Enhancing Representativeness of Eddy Covariance Evapotranspiration With Remote Sensing and In Situ Data: A Case Study in the Brazilian Cerrado

Abstract

The Cerrado sensu stricto, so-called wooded Cerrado, is one of the many phytophysiognomies of the undisturbed Brazilian Cerrado ecoregion holding a biodiversity hotspot towards an extensive area. Thus, such land is under constant land use and cover changes mainly due to the demand for agriculture land, sector with the highest consumption of available freshwater in this ecoregion. This underscores this region's critical economic and environmental relevance. The evapotranspiration (ET) in the Brazilian Cerrado is a major player in the regional hydrological cycle, significantly influencing rainfall distribution in this ecoregion.
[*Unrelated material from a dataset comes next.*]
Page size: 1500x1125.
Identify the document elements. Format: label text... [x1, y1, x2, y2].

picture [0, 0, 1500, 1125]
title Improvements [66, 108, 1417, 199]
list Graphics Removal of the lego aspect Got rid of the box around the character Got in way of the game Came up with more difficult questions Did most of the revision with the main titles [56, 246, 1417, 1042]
Nonetheless, acquiring observed measurements of ET measurements using the eddy covariance (EC) technique is still challenging, especially where the flux footprint represents a heterogeneous canopy. Thus, how vegetation and spatiotemporal climate variability affect EC evapotranspiration were assessed in a preserved fragment of wooded Cerrado. Our goals were to (i) improve the water fluxes representativeness by coupling flux footprint with remote sensing products to account for spatiotemporal variability and (ii) assess how seasonal variability of vegetation and climate affect water fluxes in this study's target vegetation. First, we determined which integration approach with enhanced vegetation index (EVI) improved the representativeness of the study's site target vegetation—either a half-hourly flux footprint integration or a fixed-extent radius surrounding the flux tower. We further conducted a random forest analysis to identify the most relevant environmental and meteorological variables influencing the canopy conductance. We noted a significant gain in performance when EVI is integrated with the half-hourly footprint, indicating an improvement in the representativeness between this remote sensing variable and the EC fluxes, evidenced by a better energy balance closure. And we found that the most relevant variables were the vapor pressure deficit and soil water content at a seasonal and annual basis, respectively. Our findings highlight that integrating a vegetation index with flux footprint can enhance spatiotemporal representativeness of the target vegetation, contributing to a better regional understanding of not only the wooded Cerrado but also other complex and heterogeneous land covers in terms of water and energy fluxes.